Tiene otros méritos en su haber, como el famoso baño-farsa radioactivo en Palomares, o la represión salvaje de manifestantes mientras era Ministro de Interior ("La calle es mía") de Arias Navarro, pero ha sido un error el responsabilizarle de firmar sentencias de muerte. Mis disculpas.

5 comentarios:

apachito dijo...

Dudo que Fraga firmase ninguna pena de muerte pues las tareas tanto de ministro de información y turismo como de embajador en Londres no incluyen este cometido.
Como ministro de Gobernación fue nombrado en 1975, y dudo (por el escaso tiempo que le quedaba al regimen) también que firmase ninguna pena de muerte.
Si es cierto que la joven democracia española, se ha nutrido de políticos de dudoso pasado, por poner un ejemplo: Carrillo-Paracuellos-3000 muertos- diputado comunista y redactor de la constitución.
Pero eso puede ser porque España en un país donde la democracia no se ganó, si no que le fue entregada.

Anónimo dijo...

Estoy deacuerdo con apachito, Fraga sera todo lo q. qieras pero dudo q firmara alguna sentencia de muerte.

Jota dijo...

Julián Grimau, 19/04/1963

Javi dijo...

Cierto, Fraga no firmó sentencias de muerte. Error mío. He publicado la correción en el blog.
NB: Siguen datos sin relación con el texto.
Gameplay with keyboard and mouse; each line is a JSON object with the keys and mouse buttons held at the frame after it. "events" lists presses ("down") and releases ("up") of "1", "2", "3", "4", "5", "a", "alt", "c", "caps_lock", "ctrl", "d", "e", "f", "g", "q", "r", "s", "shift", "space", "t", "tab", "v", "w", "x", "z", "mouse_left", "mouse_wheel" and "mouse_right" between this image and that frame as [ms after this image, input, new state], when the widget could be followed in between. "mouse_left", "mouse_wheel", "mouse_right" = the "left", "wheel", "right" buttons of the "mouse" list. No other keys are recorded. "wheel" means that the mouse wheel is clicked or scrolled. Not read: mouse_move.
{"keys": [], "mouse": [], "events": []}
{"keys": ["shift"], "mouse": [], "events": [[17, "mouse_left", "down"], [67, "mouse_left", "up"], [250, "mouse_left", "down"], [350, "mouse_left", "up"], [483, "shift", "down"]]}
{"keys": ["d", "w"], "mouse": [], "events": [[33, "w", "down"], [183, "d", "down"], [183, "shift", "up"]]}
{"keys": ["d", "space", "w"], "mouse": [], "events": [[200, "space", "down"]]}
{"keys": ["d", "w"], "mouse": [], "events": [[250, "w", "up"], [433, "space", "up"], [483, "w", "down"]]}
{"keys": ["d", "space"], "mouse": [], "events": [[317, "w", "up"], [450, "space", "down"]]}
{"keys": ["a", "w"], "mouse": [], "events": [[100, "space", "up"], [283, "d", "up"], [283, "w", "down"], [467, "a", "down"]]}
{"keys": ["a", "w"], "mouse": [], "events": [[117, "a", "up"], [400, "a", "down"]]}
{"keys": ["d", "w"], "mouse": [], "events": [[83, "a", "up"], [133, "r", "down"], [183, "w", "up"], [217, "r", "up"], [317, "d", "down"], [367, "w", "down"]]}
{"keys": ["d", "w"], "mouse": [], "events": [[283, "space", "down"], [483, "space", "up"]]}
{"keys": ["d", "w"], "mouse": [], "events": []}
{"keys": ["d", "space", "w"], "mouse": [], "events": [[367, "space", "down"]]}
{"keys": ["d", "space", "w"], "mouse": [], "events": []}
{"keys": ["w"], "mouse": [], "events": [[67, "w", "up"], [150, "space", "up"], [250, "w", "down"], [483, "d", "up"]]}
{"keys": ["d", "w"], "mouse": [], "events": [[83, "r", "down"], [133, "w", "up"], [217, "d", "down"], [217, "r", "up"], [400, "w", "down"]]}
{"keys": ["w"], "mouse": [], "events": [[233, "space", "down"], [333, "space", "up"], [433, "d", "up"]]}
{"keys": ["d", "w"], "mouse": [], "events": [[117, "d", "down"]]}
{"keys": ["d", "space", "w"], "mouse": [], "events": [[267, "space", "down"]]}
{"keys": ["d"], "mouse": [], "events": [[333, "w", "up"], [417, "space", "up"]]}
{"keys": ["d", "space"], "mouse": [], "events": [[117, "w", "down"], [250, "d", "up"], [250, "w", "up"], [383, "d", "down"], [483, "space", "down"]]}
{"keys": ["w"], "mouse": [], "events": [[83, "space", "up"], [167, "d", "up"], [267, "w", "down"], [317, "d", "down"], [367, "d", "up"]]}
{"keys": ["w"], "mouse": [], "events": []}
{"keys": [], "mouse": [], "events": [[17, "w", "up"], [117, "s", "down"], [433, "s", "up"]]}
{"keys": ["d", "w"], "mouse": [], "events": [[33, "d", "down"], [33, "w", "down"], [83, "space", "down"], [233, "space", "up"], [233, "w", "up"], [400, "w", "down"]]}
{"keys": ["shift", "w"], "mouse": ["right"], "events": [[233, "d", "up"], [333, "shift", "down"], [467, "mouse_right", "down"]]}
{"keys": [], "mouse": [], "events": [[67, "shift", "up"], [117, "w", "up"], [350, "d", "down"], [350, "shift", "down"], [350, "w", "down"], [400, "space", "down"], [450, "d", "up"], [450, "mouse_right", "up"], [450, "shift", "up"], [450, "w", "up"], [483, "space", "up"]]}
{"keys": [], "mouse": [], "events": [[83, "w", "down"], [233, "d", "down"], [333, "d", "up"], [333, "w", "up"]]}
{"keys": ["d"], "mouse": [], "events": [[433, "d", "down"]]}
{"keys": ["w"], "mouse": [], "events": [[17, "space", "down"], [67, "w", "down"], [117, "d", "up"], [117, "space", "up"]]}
Para quien esté interesado en esta temática, hoy mismo en La Voz, edición de Vigo, se publica una entrevista a un magistrado del Tribunal Supremo que opina sobre los fusilamientos de 1975:
http://www.lavozdegalicia.es/ed_vigo/noticia.jsp?CAT=111&TEXTO=4345127

Anónimo dijo...

A ver, centrémonos.

Fraga, directamente, no firmó penas de muerte. Eso no le correspondía a él. Pero es cierto que se firmaron muchas en los consejos de ministros presididos por Franco cuando él tenía mucha responsabilidad en dichos gobiernos, aunque, siempre, el responsable último era Franco.